Many years ago I had a dream that I had died in a car accident. I posted my dream in a forum like this and a woman not only interpreted my dream, but told me things about myself that I never mentioned. I had a fear of dying in a car accident for many years but what she told me cured me completely. It was amazing.
I recently had another dream that has scared me to pieces and was hoping for some insight on this as well.
I have two boys, a 2.5 yr old and a 5 year old.
In my dream, I am sitting on a pier overlooking the vast blue ocean. The lighting in the dream made it seem as if it were right before sundown. No sunset could be seen, the the sky was bright with a greyish cast. The ocean was cobalt blue. I was sitting on the pier with my feet dangling off the side where the railing had a small opening, and a ladder went down into the water. My youngest son is to my right, and (not at all out of character) starts to play around and swing by one arm around the railing.
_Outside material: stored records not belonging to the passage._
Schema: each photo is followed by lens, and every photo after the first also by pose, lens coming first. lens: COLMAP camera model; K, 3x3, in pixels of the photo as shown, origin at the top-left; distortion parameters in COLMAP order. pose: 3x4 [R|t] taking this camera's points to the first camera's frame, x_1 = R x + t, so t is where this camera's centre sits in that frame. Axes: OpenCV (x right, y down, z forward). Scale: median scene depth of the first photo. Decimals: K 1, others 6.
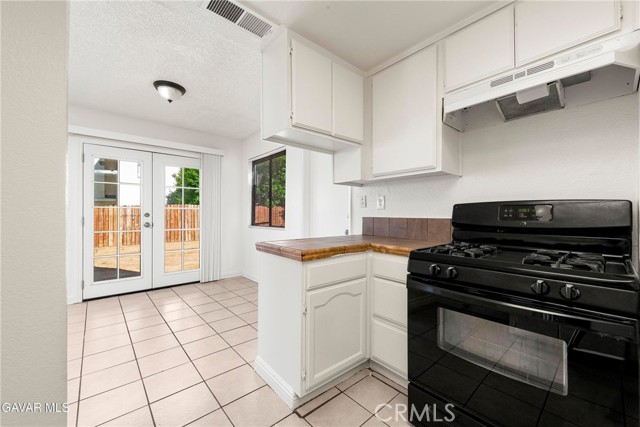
lens RADIAL K [[249.3, 0, 320.0], [0, 249.3, 213.5], [0, 0, 1]] dist [-0.000989, -0.000055]
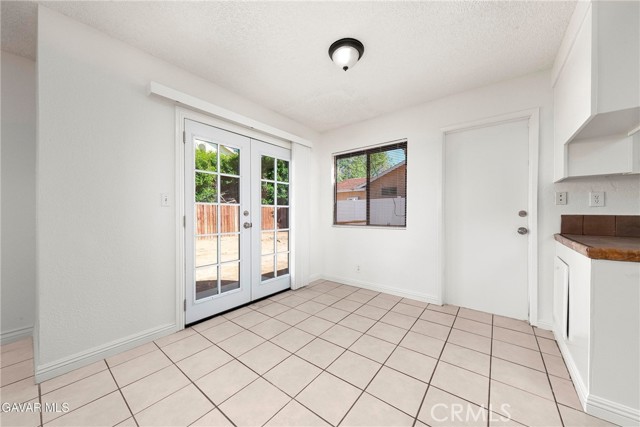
lens RADIAL K [[224.2, 0, 320.0], [0, 224.2, 213.5], [0, 0, 1]] dist [-0.001325, -0.000216]
pose [[0.984789, -0.001286, 0.173749, -0.597011], [0.000402, 0.999987, 0.005121, 0.003286], [-0.173753, -0.004973, 0.984777, 0.230880]]
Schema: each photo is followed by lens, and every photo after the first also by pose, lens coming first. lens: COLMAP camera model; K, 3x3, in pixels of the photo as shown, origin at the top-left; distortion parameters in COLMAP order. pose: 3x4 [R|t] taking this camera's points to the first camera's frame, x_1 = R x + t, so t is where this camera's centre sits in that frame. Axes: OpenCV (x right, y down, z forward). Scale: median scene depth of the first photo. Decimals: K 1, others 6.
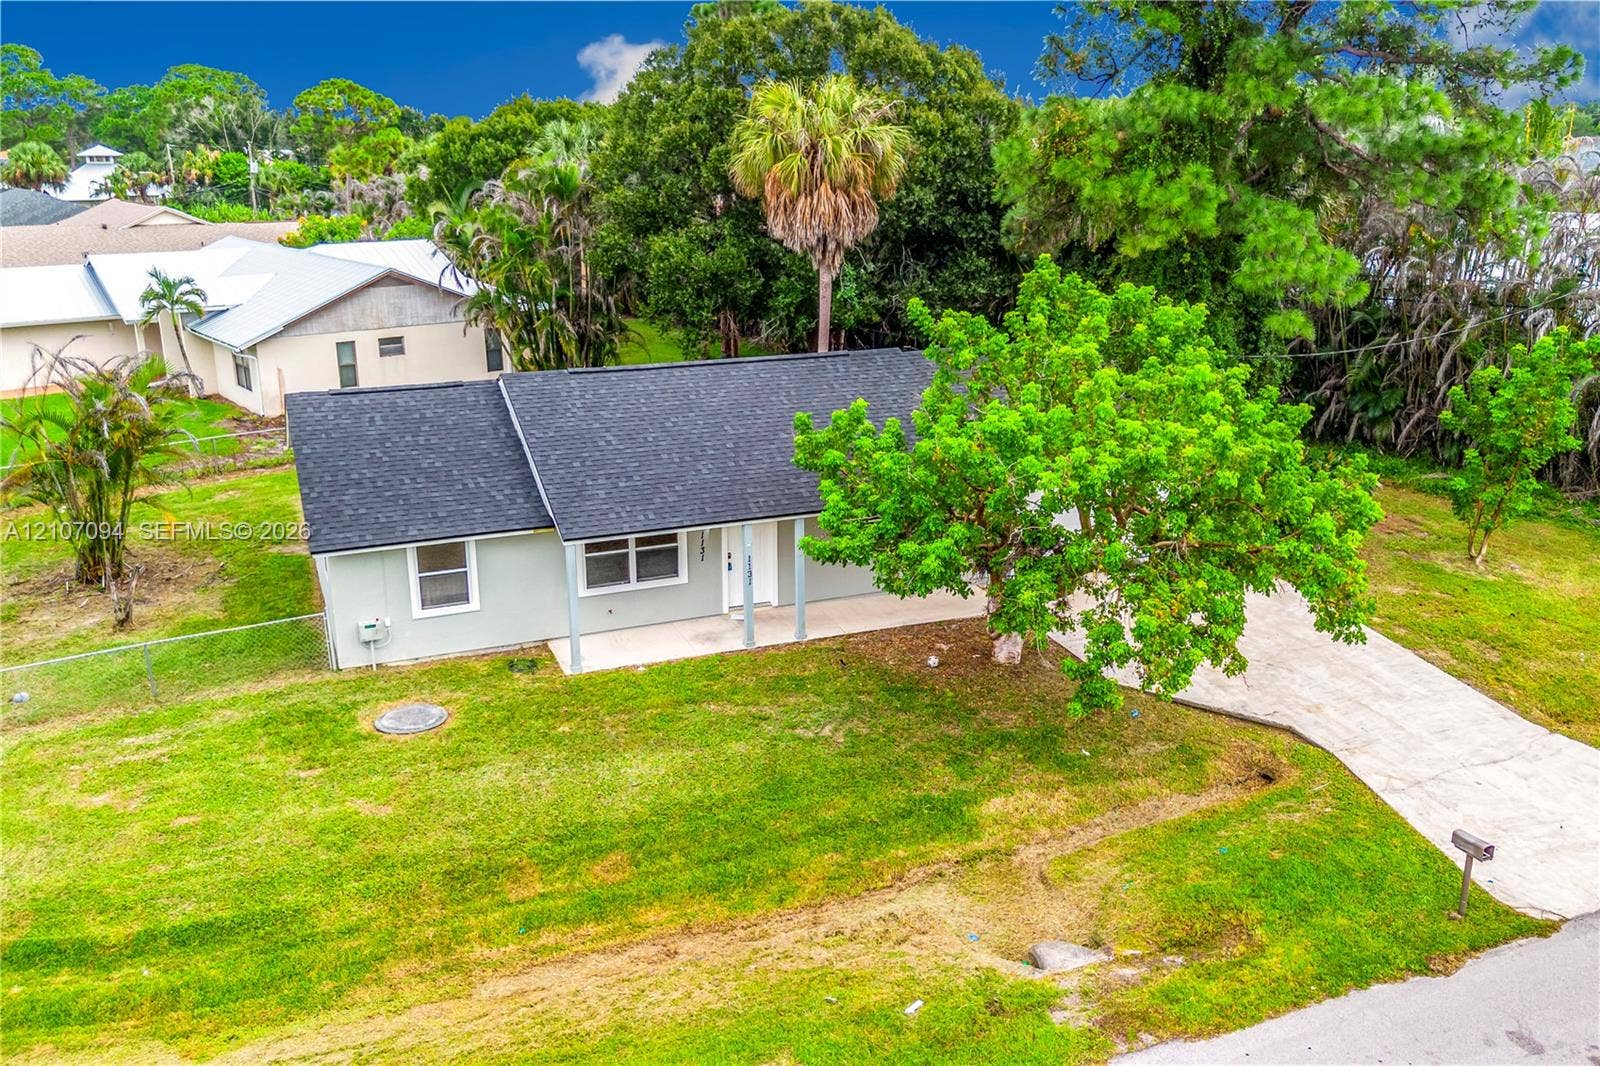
lens RADIAL K [[1346.2, 0, 804.8], [0, 1346.2, 534.0], [0, 0, 1]] dist [0.054114, -0.037029]
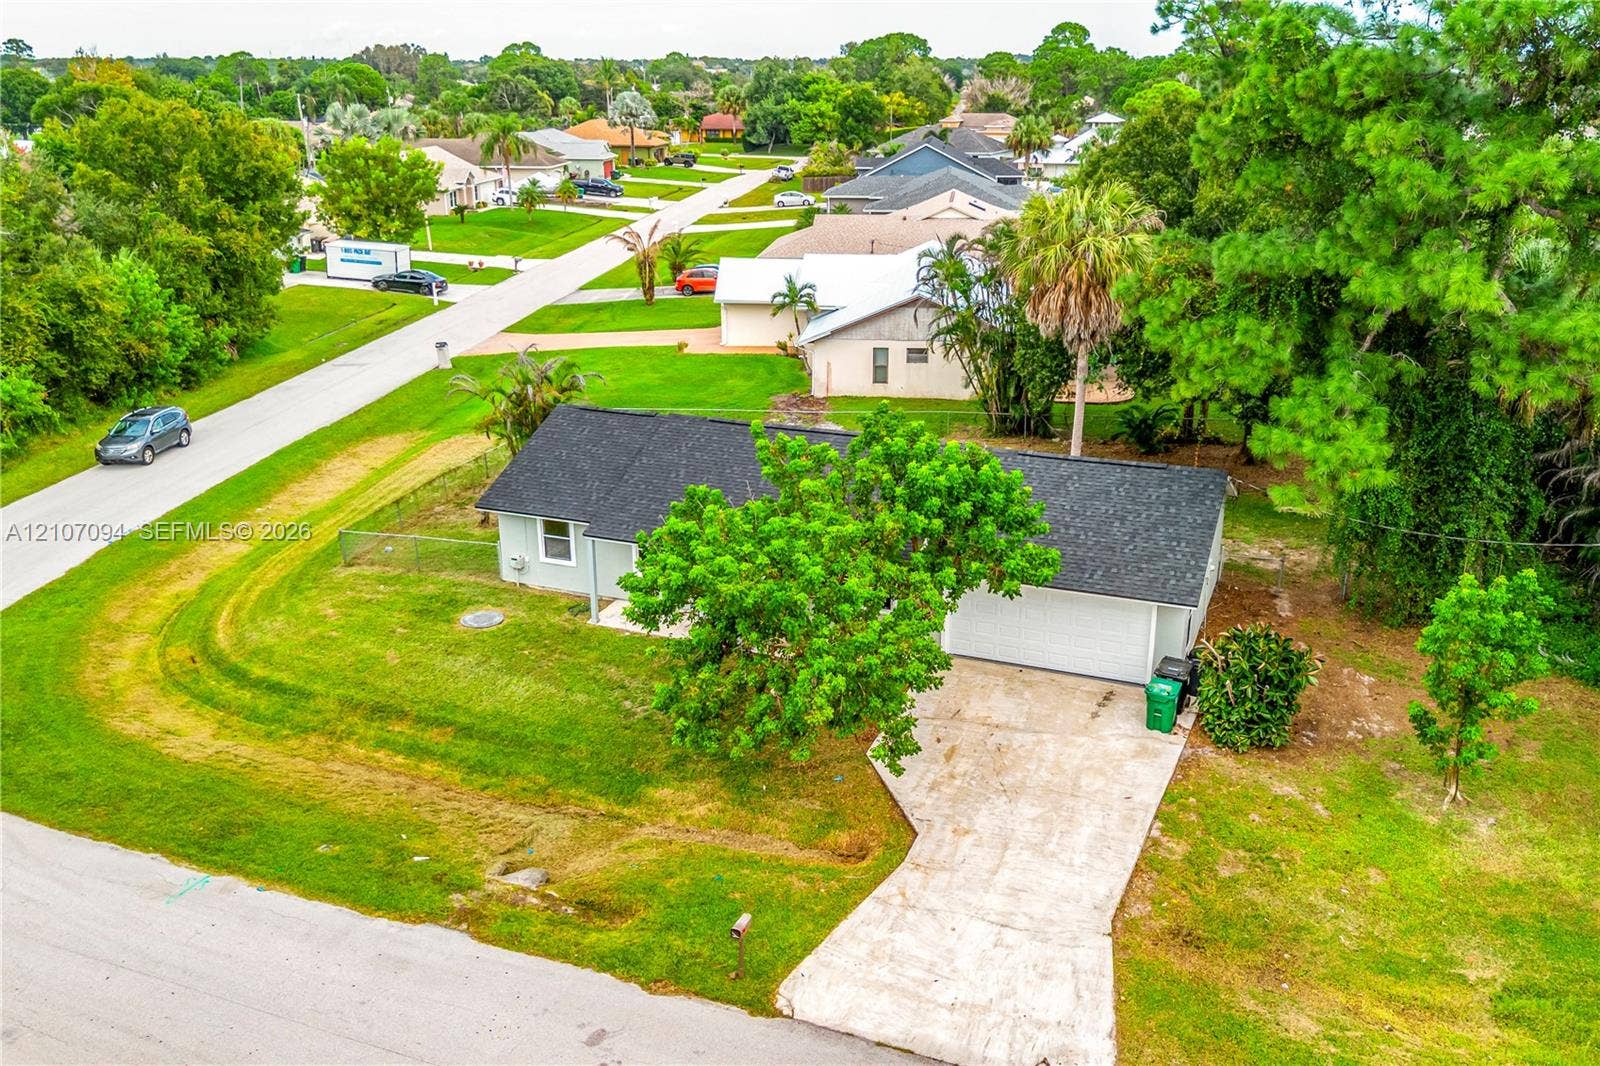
lens RADIAL K [[1343.8, 0, 805.2], [0, 1343.8, 535.2], [0, 0, 1]] dist [0.071305, -0.077050]
pose [[0.707133, 0.234135, -0.667191, 0.992241], [-0.200937, 0.971224, 0.127861, -0.235517], [0.677928, 0.043649, 0.733831, 0.064026]]
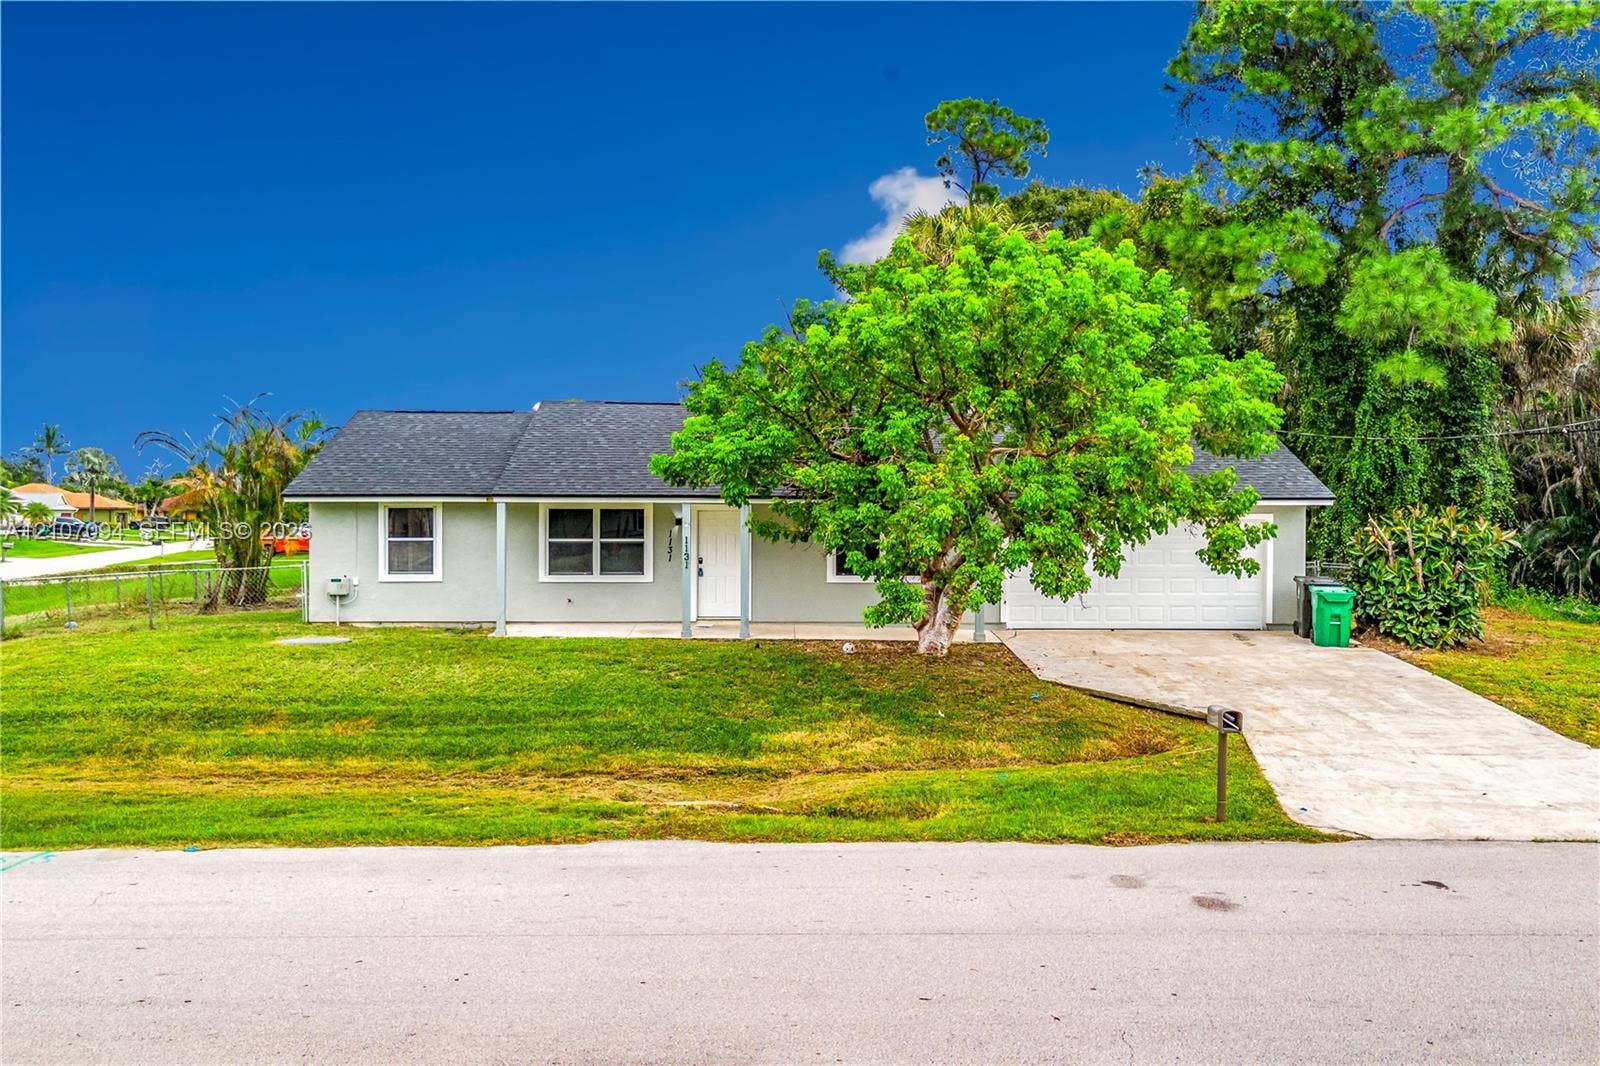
lens RADIAL K [[1343.8, 0, 805.2], [0, 1343.8, 535.2], [0, 0, 1]] dist [0.071305, -0.077050]
pose [[0.929450, 0.012863, -0.368723, 0.418963], [-0.112591, 0.961609, -0.250264, 0.262239], [0.351348, 0.274122, 0.895216, 0.169628]]
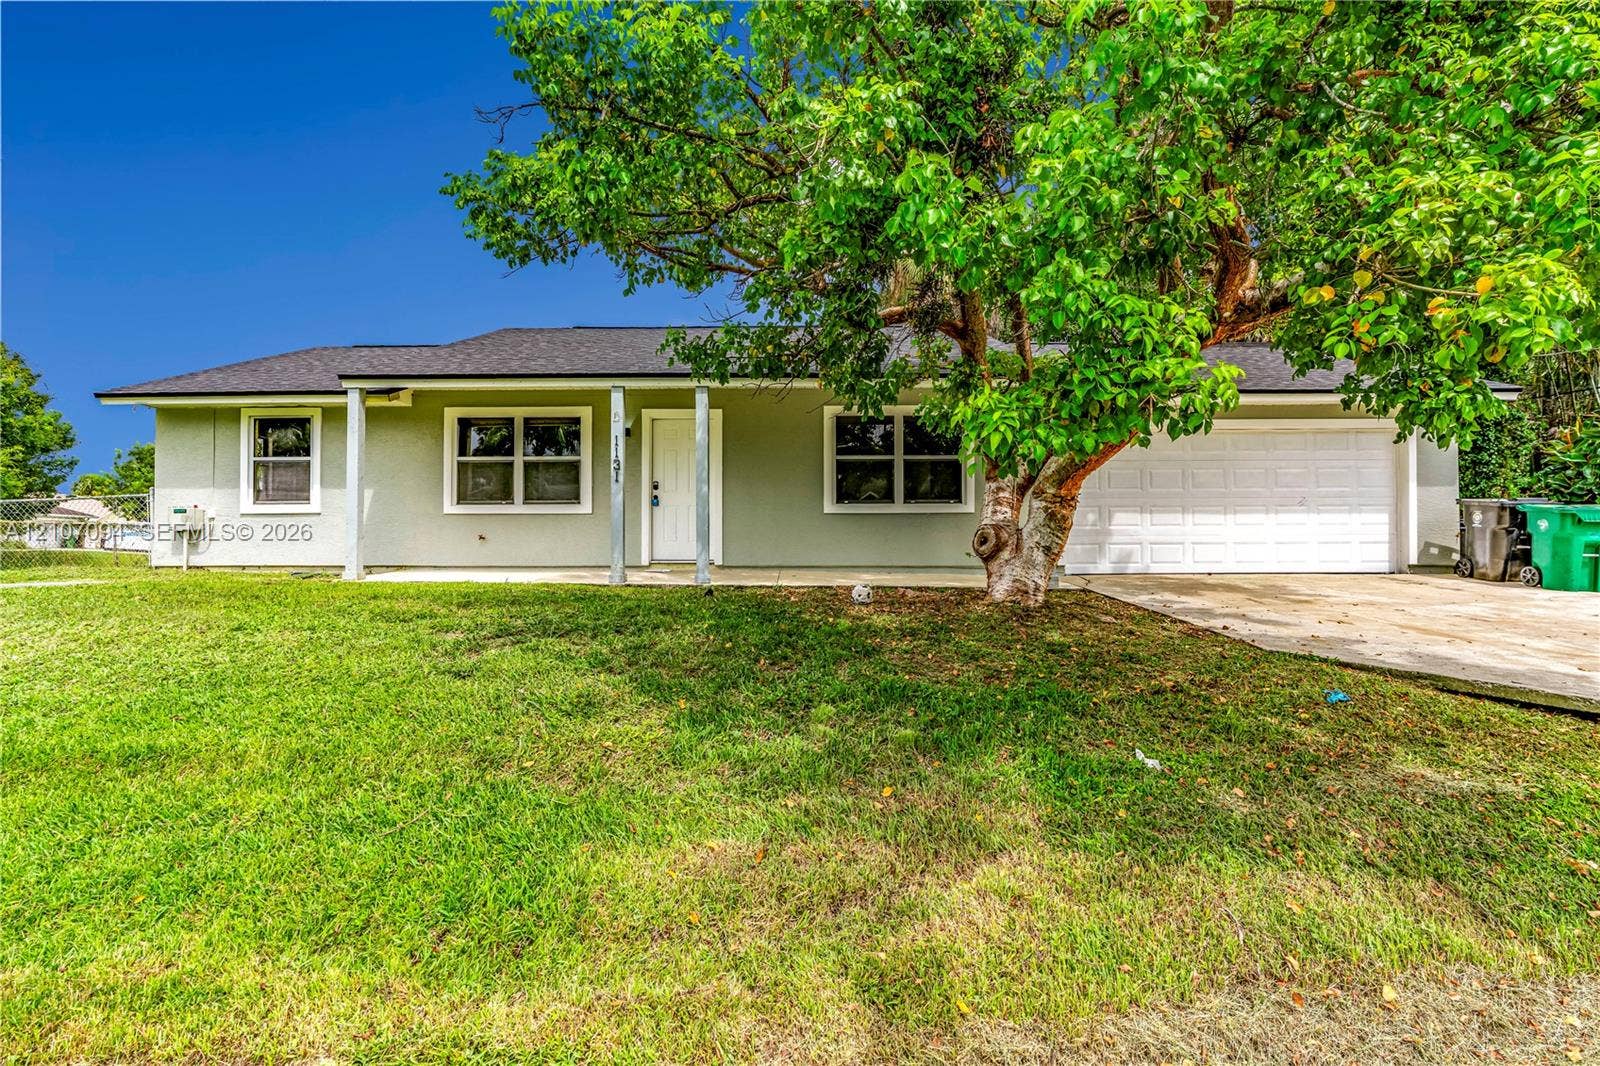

He is dangling over the water, hanging on with one hand to the railing when I tell him to stop because he could fall in. He slipped, but was close enough to me where I could wrap my arm around his waist and pull him on my lap. My older son (who is always in competition with the little one) goes to the railing and starts to do the same thing. He is normally much more cautious, but he wont hesitate to copy his brother if he thinks it will get him attention. I told him to stop playing on the railing because he could fall in and he cant swim. He ignores me, dangles with one hand on the railing over the water...looks at me and smiles, and lets go. I see him falling many feet and I immediately jump in after him, with my little one still in my arms. He hits the water, I'm right after him. We both fall through the water as fast as we are falling through air, and all I can think is I have to save him. He is about 3 feet out of my reach. He is looked at me, terrified. I try to reach for him, but when I do, the little one starts to slip from my arms because the force of the water is so great. I have to hold him with two hands to keep him from flying out of my arms. I keep trying to reach for my oldest, but the little one slips every time. We are falling so fast, Im terrified we will go to deep and we wont have breath to make it back to the surface. I reach my hand one more time, I cant reach him. The little one slips..I grab him tight again. I look at my oldest and I can see on his face he's just realized what he's done. Terror washes over his face and he screams "MOMMY!!!!"
I woke up. Nearly in tears. I have had dreams of my boys drowning or choking before because they can't swim, and when they were both about a year old they would eat like they are starving and shove entire sandwhiches in their mouths instead of taking bites. I even had to dislodge a while strawberry from my youngest's throat because he tried to swallow the entire thing instead of taking a bite like I expected. This dream was different though. Much different. The look on my son's face when he realized I could not save him has haunted me for the last two weeks. I have found it hard to get it out of my mind, and have to distract myself at night so that I can fall asleep.
Any thoughts on this at all? Input would be much appreciated. Through my research Im just not finding much.